§ TASKS TO COMPLETE
A - In the FAIR analysis, reproduce the passage from "A FAIR Analysis" up to and including "by Abraham himself.", substituting "interpretation" for "translation".
B - Translate this sentence from the FAIR analysis into Spanish: "Nibley was not of the opinion that scripture could be provided save by the Holy Ghost."

§ EXCERPT
● ● ● ●

Response to claims made in "Chapter 11: Fall of the Book of Abraham"


A FAIR Analysis of:
The Changing World of Mormonism
A work by author: Jerald and Sandra Tanner
One of the major problems with all anti-Mormon efforts to disprove the divine origin of the book of Abraham is that they never look at the book of Abraham itself. They concentrate on showing that Joseph Smith's method of translation (as they envision it) could not possibly have worked, and yet they completely ignore the evidence of the text itself.
–Michael Rhodes [1]

329-330

Claim
  • Joseph claimed that the papyrus was written by Abraham himself.

Author's source(s)
  •  [ATTENTION!]
Response
 [needs work]

330-331

Claim
  • Hugh Nibley said that the papyri does not prove the Book of Abraham to be true and the LDS scholars were unprepared.

Author's source(s)
Response
  • Nibley was not of the opinion that scripture could be provided save by the Holy Ghost.
  • Most scholars were "unprepared" because they had not prepared themselves to study Egyptian: "...a few faded and tattered little scraps of papyrus may serve to remind the Latter-day Saints of how sadly they have neglected serious education....Wholly committed and given fair warning, the Mormons have deserved even the unfair verdict that the world passed against them and the Prophet in 1912, when eight professional scholars condemned Joseph Smith's interpretations of the Facsimiles as utterly absurd; for had any of the Saints during the past century ever taken the pains to check up on the actual state of Egyptian studies in the world, it would have been an easy thing to show how abyssmally inept the performance of Dr. Spalding's panel of experts really was" (BYU Studies article cited by Tanners).

● ● ● ●

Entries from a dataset
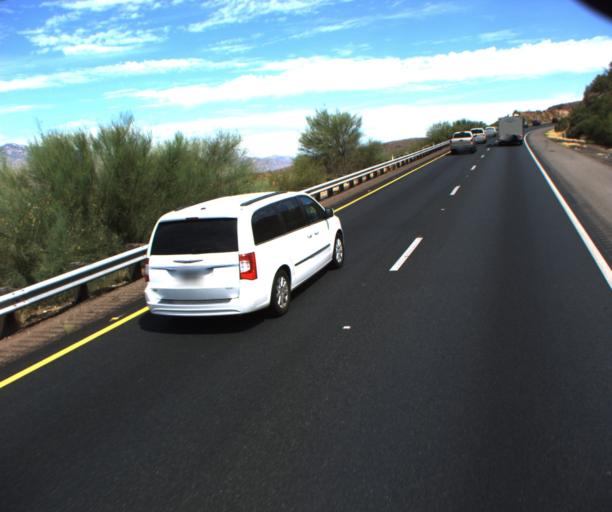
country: US
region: Arizona
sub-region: Yavapai County
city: Black Canyon City
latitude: 34.1482
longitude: -112.1411
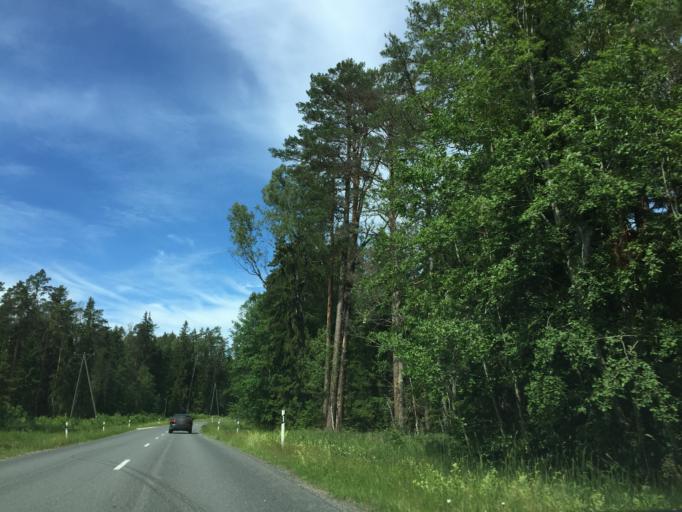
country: LV
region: Dundaga
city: Dundaga
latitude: 57.6348
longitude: 22.5674
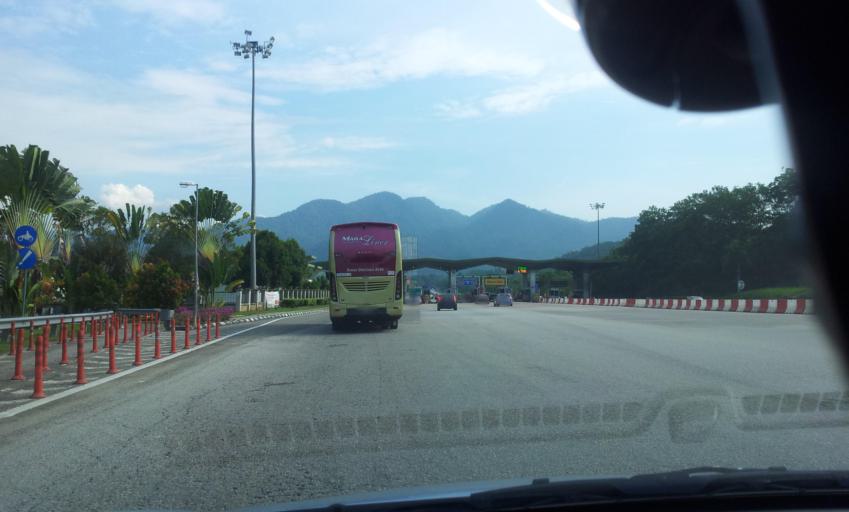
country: MY
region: Pahang
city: Bentong Town
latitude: 3.4449
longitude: 102.0285
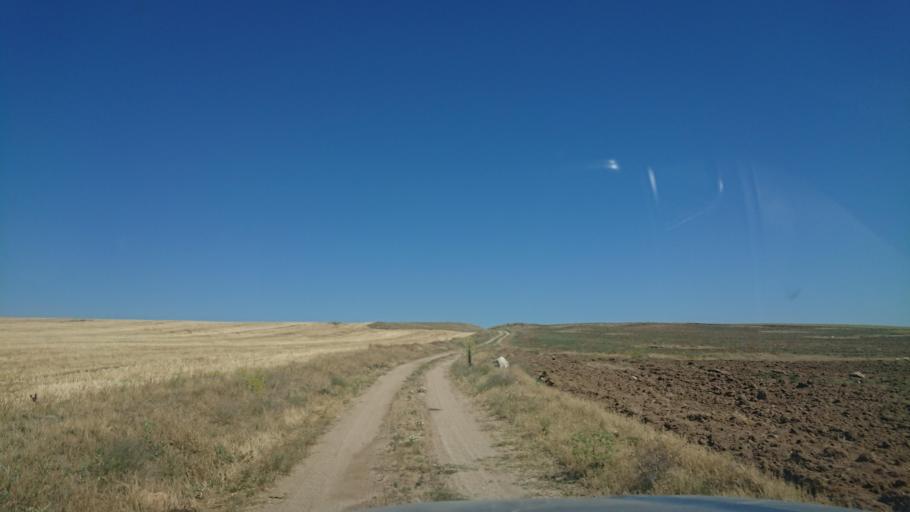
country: TR
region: Aksaray
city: Sariyahsi
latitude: 38.9286
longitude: 33.8496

● ● ● ●

§ TASK-BY-TASK ANSWERS
A -
A FAIR Analysis of:
The Changing World of Mormonism
A work by author: Jerald and Sandra Tanner
One of the major problems with all anti-Mormon efforts to disprove the divine origin of the book of Abraham is that they never look at the book of Abraham itself. They concentrate on showing that Joseph Smith's method of interpretation (as they envision it) could not possibly have worked, and yet they completely ignore the evidence of the text itself.
–Michael Rhodes [1]

329-330

Claim
  • Joseph claimed that the papyrus was written by Abraham himself.

B - Nibley no era de la opinión de que las Escrituras pudieran ser proporcionadas salvo por el Espíritu Santo.